A touching photo of a husband lovingly holding his wife who’s been diagnosed with dementia has gone viral on Twitter.

In 2012, Phyllis Feener was diagnosed with a subtype of dementia at 52 years old.

Her family were devastated to discover that Phyllis had been diagnosed with early onset dementia at such a young age, as they had assumed her recent bouts of memory loss had been caused by menopause.

Over the past five years, Phyllis’ husband Stan has provided immeasurable comfort for his wife by working from home so that he can always be there for her and setting up a GoFundMe page to help fund future care.

Yesterday, Phyllis and Stan’s daughter Kelli Taylor shared a photo on Twitter of her parents sitting together on an armchair.

“My parents have been married for 34 years,” she wrote.

“My mum is in the final stages of young onset dementia (diagnosed five years ago at 53).

“My dad cares for her full-time.

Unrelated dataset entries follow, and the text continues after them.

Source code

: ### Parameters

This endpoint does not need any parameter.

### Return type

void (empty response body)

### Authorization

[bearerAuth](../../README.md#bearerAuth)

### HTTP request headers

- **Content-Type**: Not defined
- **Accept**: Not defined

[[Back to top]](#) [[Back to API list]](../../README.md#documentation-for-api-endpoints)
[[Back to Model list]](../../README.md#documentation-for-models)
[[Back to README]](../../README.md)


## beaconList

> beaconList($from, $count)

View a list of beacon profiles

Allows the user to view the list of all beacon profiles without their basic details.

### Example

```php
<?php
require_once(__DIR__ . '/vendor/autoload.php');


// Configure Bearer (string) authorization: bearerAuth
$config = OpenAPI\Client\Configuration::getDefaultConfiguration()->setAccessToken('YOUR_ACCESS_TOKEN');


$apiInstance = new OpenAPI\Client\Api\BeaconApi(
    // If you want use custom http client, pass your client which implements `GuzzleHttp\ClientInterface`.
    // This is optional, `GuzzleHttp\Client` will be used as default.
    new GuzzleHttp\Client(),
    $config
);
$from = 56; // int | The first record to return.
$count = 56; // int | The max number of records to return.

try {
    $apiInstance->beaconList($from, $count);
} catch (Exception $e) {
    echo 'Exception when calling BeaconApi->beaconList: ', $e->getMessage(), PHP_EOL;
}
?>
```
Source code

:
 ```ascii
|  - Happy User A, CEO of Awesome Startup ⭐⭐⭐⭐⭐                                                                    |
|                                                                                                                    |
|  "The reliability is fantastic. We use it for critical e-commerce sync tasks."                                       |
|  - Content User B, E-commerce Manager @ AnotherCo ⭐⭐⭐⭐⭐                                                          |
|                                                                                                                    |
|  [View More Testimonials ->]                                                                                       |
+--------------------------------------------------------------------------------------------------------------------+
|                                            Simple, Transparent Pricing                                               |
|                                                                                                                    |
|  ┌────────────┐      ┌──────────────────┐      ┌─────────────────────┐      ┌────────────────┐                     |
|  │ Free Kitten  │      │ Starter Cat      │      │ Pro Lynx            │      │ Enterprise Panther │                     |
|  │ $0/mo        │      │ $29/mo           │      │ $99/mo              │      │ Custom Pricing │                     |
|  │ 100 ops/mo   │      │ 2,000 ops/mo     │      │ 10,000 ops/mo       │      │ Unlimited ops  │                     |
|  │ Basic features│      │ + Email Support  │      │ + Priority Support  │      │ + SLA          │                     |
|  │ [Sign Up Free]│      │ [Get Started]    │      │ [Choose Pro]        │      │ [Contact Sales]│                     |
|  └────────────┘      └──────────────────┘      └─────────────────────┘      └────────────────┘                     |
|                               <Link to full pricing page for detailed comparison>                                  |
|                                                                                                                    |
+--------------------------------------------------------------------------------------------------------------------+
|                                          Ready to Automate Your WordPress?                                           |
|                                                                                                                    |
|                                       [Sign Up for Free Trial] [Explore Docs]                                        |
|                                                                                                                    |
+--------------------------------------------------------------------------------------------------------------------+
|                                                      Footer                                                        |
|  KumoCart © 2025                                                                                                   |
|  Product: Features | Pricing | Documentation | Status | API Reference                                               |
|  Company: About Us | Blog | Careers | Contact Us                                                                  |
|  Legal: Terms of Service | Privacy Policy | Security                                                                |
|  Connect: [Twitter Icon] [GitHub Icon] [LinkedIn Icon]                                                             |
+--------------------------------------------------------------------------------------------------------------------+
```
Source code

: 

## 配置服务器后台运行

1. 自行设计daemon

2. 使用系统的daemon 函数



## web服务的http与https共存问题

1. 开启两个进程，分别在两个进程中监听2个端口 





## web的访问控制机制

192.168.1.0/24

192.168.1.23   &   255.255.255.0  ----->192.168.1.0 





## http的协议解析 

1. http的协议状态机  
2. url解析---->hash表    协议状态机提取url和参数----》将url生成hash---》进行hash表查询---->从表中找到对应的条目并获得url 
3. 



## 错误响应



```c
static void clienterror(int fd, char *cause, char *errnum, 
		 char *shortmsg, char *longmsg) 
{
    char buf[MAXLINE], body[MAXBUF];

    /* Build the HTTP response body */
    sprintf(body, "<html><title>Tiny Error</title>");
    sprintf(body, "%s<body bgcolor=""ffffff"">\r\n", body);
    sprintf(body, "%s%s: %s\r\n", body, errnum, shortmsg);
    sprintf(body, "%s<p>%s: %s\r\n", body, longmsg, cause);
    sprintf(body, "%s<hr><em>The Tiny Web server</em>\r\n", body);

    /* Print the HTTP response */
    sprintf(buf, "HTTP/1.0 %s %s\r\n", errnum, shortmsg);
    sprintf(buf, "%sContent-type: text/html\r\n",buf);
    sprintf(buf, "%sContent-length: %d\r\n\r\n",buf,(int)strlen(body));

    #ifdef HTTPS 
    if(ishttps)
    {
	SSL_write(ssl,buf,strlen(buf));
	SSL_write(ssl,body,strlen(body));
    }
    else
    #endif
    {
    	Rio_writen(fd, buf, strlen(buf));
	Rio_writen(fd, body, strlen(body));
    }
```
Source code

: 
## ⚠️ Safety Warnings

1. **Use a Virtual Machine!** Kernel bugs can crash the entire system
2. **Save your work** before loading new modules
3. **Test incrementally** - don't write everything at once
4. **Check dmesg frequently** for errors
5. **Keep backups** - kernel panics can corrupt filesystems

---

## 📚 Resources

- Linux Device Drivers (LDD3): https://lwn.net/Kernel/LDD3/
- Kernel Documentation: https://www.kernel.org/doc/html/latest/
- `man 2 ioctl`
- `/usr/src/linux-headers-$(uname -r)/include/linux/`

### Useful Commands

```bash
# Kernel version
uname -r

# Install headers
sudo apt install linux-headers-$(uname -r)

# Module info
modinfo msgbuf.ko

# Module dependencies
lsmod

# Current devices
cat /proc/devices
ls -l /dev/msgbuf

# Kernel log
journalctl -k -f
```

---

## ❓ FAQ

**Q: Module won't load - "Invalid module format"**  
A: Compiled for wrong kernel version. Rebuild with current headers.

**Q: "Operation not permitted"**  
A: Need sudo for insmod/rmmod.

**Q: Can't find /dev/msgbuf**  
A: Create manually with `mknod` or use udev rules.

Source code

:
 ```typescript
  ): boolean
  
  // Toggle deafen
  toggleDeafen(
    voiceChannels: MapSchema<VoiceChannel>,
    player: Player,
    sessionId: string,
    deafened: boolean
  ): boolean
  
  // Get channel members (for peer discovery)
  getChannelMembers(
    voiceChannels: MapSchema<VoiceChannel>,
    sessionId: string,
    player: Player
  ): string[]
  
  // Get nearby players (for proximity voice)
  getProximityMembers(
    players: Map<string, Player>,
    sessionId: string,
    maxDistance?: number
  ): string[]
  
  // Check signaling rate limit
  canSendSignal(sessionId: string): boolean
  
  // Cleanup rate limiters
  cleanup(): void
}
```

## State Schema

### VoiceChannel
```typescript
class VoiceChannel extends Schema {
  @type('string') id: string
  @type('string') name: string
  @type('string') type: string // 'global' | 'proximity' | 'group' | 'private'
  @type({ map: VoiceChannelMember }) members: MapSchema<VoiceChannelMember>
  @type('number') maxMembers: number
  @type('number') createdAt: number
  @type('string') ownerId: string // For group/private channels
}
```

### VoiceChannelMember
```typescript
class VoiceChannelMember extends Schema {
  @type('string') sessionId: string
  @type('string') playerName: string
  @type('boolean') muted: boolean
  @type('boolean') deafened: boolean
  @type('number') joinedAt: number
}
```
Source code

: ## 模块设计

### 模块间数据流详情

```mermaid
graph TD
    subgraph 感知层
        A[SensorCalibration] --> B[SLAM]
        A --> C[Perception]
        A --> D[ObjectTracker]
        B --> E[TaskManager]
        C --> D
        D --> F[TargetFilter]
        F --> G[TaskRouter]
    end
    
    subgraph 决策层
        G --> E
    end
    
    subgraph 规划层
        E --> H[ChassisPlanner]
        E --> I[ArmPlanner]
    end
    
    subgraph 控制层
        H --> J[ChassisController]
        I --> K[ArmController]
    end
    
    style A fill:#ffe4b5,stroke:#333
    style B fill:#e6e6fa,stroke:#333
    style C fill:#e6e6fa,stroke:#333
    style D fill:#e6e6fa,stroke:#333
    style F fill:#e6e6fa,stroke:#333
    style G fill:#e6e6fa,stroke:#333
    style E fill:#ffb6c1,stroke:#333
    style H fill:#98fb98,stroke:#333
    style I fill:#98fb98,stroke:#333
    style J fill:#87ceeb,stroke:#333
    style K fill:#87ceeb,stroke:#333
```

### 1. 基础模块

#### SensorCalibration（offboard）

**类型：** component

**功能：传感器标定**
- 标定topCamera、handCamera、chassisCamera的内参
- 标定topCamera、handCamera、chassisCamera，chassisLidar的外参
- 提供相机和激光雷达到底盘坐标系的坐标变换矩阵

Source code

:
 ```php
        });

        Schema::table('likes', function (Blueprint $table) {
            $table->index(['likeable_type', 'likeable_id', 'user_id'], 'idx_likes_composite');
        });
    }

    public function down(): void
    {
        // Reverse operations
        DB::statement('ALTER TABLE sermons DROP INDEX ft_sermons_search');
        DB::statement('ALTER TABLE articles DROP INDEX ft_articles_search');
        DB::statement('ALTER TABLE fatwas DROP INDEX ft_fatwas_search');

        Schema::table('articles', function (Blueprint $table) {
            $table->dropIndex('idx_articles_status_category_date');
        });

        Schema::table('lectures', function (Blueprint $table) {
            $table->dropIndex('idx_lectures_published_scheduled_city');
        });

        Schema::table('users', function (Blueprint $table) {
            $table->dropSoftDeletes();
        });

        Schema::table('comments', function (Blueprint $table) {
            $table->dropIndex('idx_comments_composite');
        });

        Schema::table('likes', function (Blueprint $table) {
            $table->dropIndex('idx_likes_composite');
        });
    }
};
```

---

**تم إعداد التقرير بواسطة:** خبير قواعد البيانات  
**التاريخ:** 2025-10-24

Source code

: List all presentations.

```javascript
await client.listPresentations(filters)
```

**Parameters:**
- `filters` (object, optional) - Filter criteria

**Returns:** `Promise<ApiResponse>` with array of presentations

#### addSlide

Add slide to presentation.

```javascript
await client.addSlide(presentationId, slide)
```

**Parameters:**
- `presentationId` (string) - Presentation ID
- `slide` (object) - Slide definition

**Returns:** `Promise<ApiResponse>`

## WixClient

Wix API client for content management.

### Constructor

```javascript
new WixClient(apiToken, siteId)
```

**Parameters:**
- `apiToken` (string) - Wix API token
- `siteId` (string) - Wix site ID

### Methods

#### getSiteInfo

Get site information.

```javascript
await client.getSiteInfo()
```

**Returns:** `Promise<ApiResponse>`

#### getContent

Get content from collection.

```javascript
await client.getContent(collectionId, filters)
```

She doesn’t always remember his name but she knows she is safe with him.

“If that’s not true love, I don’t know what is.”

Kelli’s beautiful photo highlighting the strength of her parents’ love has struck a chord with thousands of people on social media.

Her tweet currently has more than 50,000 retweets and more than 314,000 likes, with many people wishing the family well and sharing their own stories of caring for relatives with health conditions.

“That has to be heartbreaking,” one person wrote. “My wife died of cancer eleven years ago.”

“Even near the end, when I thought she didn’t know me, I asked her who I was. She said my name, and ‘you’re my husband’.

“She said it like she was proud of it. Made it a little easier for me.”

Phyllis’ family is striving to raise as much money as possible for her so that she can feel safe, comforted and loved as she copes with memory loss.

“We have no way of knowing how much time we will have with Phyllis - it just depends on how quickly her disease progresses,” the GoFundMe page reads.

“It could be two years, it could be twenty years. Either way , this will be an ongoing journey and we will need help in the years to come.”

There are approximately 850,000 people in the UK with dementia, with numbers expected to rise to more than one million by 2025 according to the Alzheimer’s Society.